Celem inicjatywy jest zachęcenie do udziału w wyborach. Zasady są banalnie proste - festiwal odbędzie się w mieście z największą frekwencją. Trudno na tę chwilę stwierdzić kiedy, ponieważ wciąż obowiązuje zakaz zgromadzeń powyżej 150 osób. Dopiero po spodziewanej drugiej turze oraz wyłonieniu zwycięskiego miasta, zostanie ustalona data festiwalu.

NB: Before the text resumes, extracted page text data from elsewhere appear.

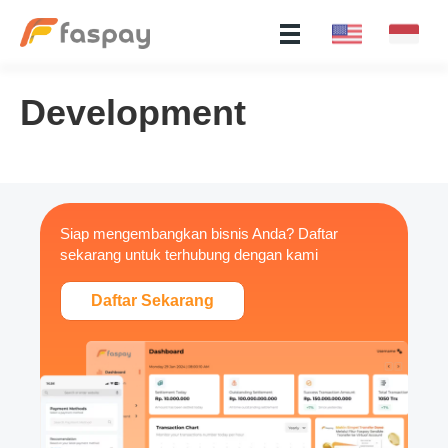
Development
Siap mengembangkan bisnis Anda? Daftar
sekarang untuk terhubung dengan kami
Daftar Sekarang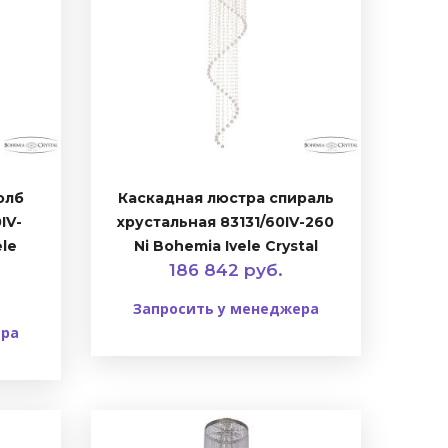
олб
Каскадная люстра спираль
IV-
хрустальная 83131/60IV-260
ele
Ni Bohemia Ivele Crystal
186 842 руб.
Запросить у менеджера
ера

Podczas Freekwencja Festival wystąpią Artur Rojek, Clock Machine, Daria Zawiałow, Dawid Podsiadło, Krzysztof Zalewski, Miuosh, Mrozu, Organek, Pezent, Ralph Kaminski, Sokół oraz Żabson. Lista robi wrażenie, a line-up nawet nie jest jeszcze zamknięty. Organizatorzy zapraszają chętnych wykonawców do zgłaszania się, więc trudno przewidzieć, kto dołączy do tego grona.
W wyzwaniu mogą wziąć udział miasta powyżej 50 tysięcy mieszkańców, które będą w stanie zapewnić odpowiednią infrastrukturę do organizacji wydarzenia na taką skalę. Choć festiwal jest nagrodą dla głosujących mieszkańców, artyści mają nadzieję, że na Freekwencja Festival przyjadą fani z całej Polski. To bardzo prawdopodobne, tym bardziej, że miłośnicy muzyki są spragnieni koncertów i festiwali. Większość wydarzeń została przesunięta lub odwołana ze względu na pandemię koronawirusa.
Tymczasem nie pozostaje nic innego, jak pójść na niedzielne wybory oraz zagłosować. Jeżeli żadnemu z kandydatów nie uda się uzyskać powyżej 50% wszystkich ważnych głosów, to już 12 lipca odbędzie się druga tura wyborów prezydenckich, a my ponownie spotkamy się przy urnach.